BFA Minors

BFA Minors

Pre-College student working on a computer.

Do you want to expand your skill set, gain an advantage in a niche field, or demonstrate your passion in a discipline you intend to incorporate into your art, career, or life?

Consider pursuing a minor in Art & Music, Art History, Art & Entrepreneurship, Drawing, Public Engagement, Sustainable Ecosystems: Art & Design, or Writing. Consider pursuing a minor to enhance your academic experience, and discover passions you didn't know you had!

Art & Entrepreneurship

The Art & Entrepreneurship Minor gives students the opportunity to pursue an entrepreneurial focus across studio disciplines. Through project-based, experiential courses, client projects, internships, workshops and community partnerships, students develop a range of skills to launch and successfully grow their entrepreneurial endeavors. This interdisciplinary minor is designed to help students transform any discipline or concept into a real-world venture.

Students are required to take The Art of Business (NS 250) and other Art and Entrepreneurship courses to complete the minor. The minor is 15 credits total.

Writing

This 18-credit Writing Minor, which is comprised of a diverse range of creative and expository writing courses, allows students to further enrich their artistic journey while developing exceptional communication and deep reading skills. In the Writing Workshop, which is the capstone experience, students complete a peer-edited, personal writing project—novel, graphic novel, screenplay, poetry compilation, memoir, essay—with the goal of publication.

Sponsored through the Liliane Willens Endowed Academic Support Fund.

Art History

Studying Art History at Maine College of Art & Design helps you understand the historical and social contexts of your work, develop writing and critical thinking skills, and create art individually and collaboratively.

By completing the required 15 credits of Art History courses, you'll gain knowledge in the history of world art--both Western and non-Western. Requirements include two semesters of Art History Survey, one non-western art history course, one elective art history course, and one semester of Critical Issues, a 200-level critical theory course. At the end of your degree, you'll have learned about art history from ancient to contemporary art.

Sustainable Ecosystems: Art and Design (SEAD)

Sustainable Ecosystems: Art and Design (SEAD) takes a place-based approach to learning that transforms the Southern Maine landscape of coastal wetlands and tide-pools, urban forests and public parks into a laboratory for investigating climate change.
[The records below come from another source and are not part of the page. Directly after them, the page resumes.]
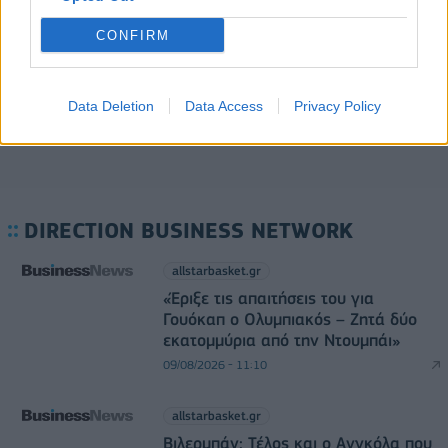
εμπειρίες Ελλήνων και Γάλλων πυροσβεστών από
τα πύρινα μέτωπα
CONFIRM
09/08/2026 - 12:08
ΚΟΣΜΟΣ
Data Deletion
Data Access
Privacy Policy
DIRECTION BUSINESS NETWORK
allstarbasket.gr
«Έριξε τις απαιτήσεις του για
Γουόκαπ ο Ολυμπιακός – Ζητά δύο
εκατομμύρια από την Ντουμπάι»
09/08/2026 - 11:10
allstarbasket.gr
Βιλερμπάν: Τέλος και ο Ανγκόλα που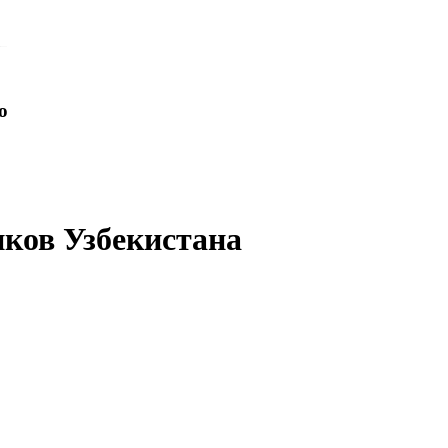
o
иков Узбекистана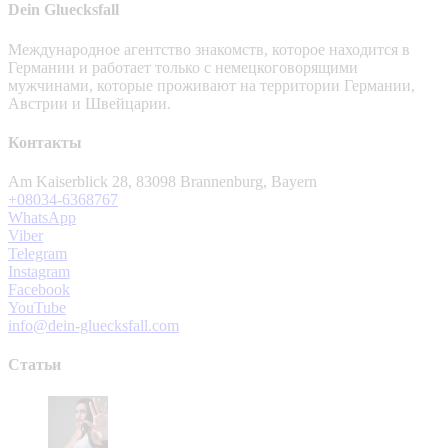
Dein Gluecksfall
Международное агентство знакомств, которое находится в
Германии и работает только с немецкоговорящими
мужчинами, которые проживают на территории Германии,
Австрии и Швейцарии.
Контакты
Am Kaiserblick 28, 83098 Brannenburg, Bayern
+08034-6368767
WhatsApp
Viber
Telegram
Instagram
Facebook
YouTube
info@dein-gluecksfall.com
Статьи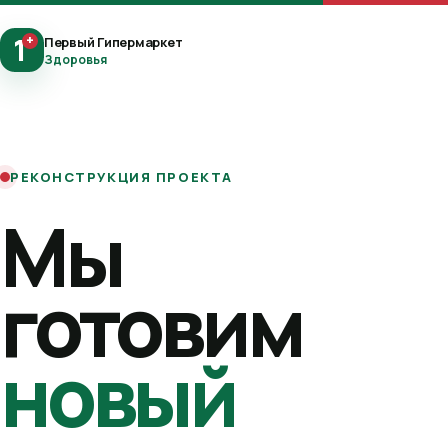
1
+
Первый Гипермаркет
Здоровья
РЕКОНСТРУКЦИЯ ПРОЕКТА
Мы
готовим
новый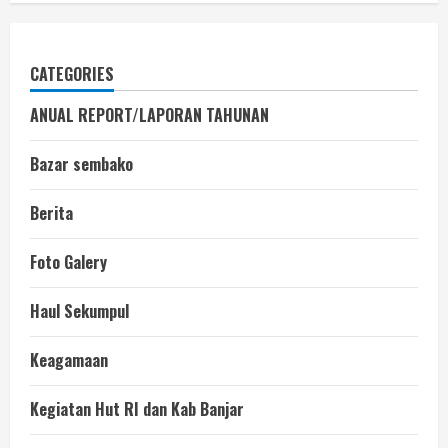
CATEGORIES
ANUAL REPORT/LAPORAN TAHUNAN
Bazar sembako
Berita
Foto Galery
Haul Sekumpul
Keagamaan
Kegiatan Hut RI dan Kab Banjar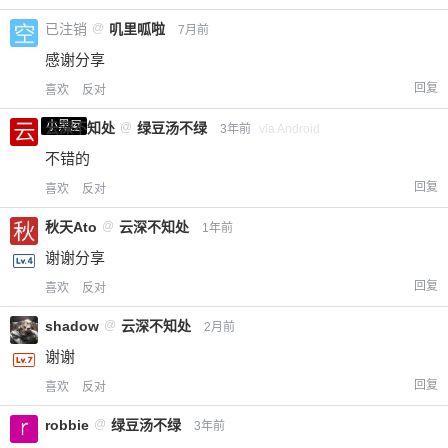
已注销
@
叽里呱啦
7月前
感谢分享
回复
喜欢
反对
小黑屋
云深不知处
@
绿豆汤不绿
3年前
via Android
不错的
回复
喜欢
反对
秋天Ato
@
云深不知处
1年前
谢谢分享
回复
喜欢
反对
shadow
@
云深不知处
2月前
谢谢
回复
喜欢
反对
robbie
@
绿豆汤不绿
3年前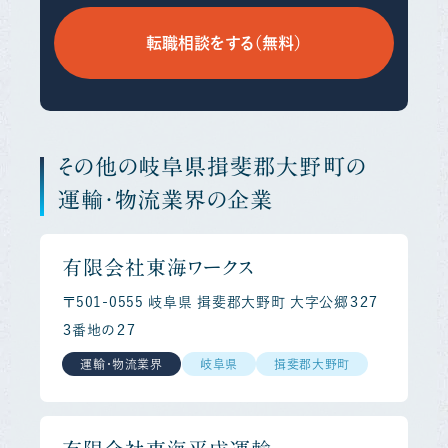
転職相談をする（無料）
その他の岐阜県揖斐郡大野町の
運輸・物流業界の企業
有限会社東海ワークス
〒501-0555 岐阜県 揖斐郡大野町 大字公郷３２７
３番地の２７
運輸・物流業界
岐阜県
揖斐郡大野町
SEAD students will apply both their creative and analytical skills to investigate the most important issue of our time: sustaining life on Earth. This interdisciplinary curriculum brings ecological studies together with studio art practices; addressing real world problems, students will gain a knowledge base for “green” technology and planning, water conservation, natural resource management, environmental design and creative problem solving.

Art & Music

The Bob Crewe Program in Art and Music enables students to explore the deep relationship between art and music. Made possible by the largest gift in the College’s 132 year history, a $3 million bequest from the Bob Crewe Foundation, this program is unique in that it is fundamentally embedded into the Art and Design program, not separated from it.

The goals of the program are to foster experimentation in art and music, to support significant contributions to popular musical expression, and to do both in a way that encourages interdisciplinary exploration. The program, working in tandem with the College's rigorous visual arts offerings, prepares students to cross traditional boundaries as musicians, performers, sound artists, artists and thinkers.

Public Engagement

The Public Engagement minor is a four-year program that integrates art, real-world problems, and community partners into its teaching curriculum. This program is designed to support the College's dynamic curriculum, engage students more deeply, and prepare them with professional and interpersonal skills that set them apart in the workforce. Graduates seamlessly apply the skills they learned to create positive change as creative and social agents in the world. Our interdisciplinary curriculum has been part of our pedagogy for over 25 years. Together, we learn and apply the skills of co-creating, designing, building, and activating our world to make it better for all.

Drawing

With the advent of postmodernism, artistic practices have splintered into an ever-widening variety of possibilities that has redefined the role of drawing in the contemporary art world. Beginning with the New York School and subsequently considering Pop, Minimalism, Conceptualism, Process Art, Graffiti, Performance, and Installation, drawing has persevered as a necessary artistic practice and has, through the variety of difference inherent in postmodern aesthetics, developed into a vital, autonomous art form in itself.

A student presenting their work during a Portfolio Day.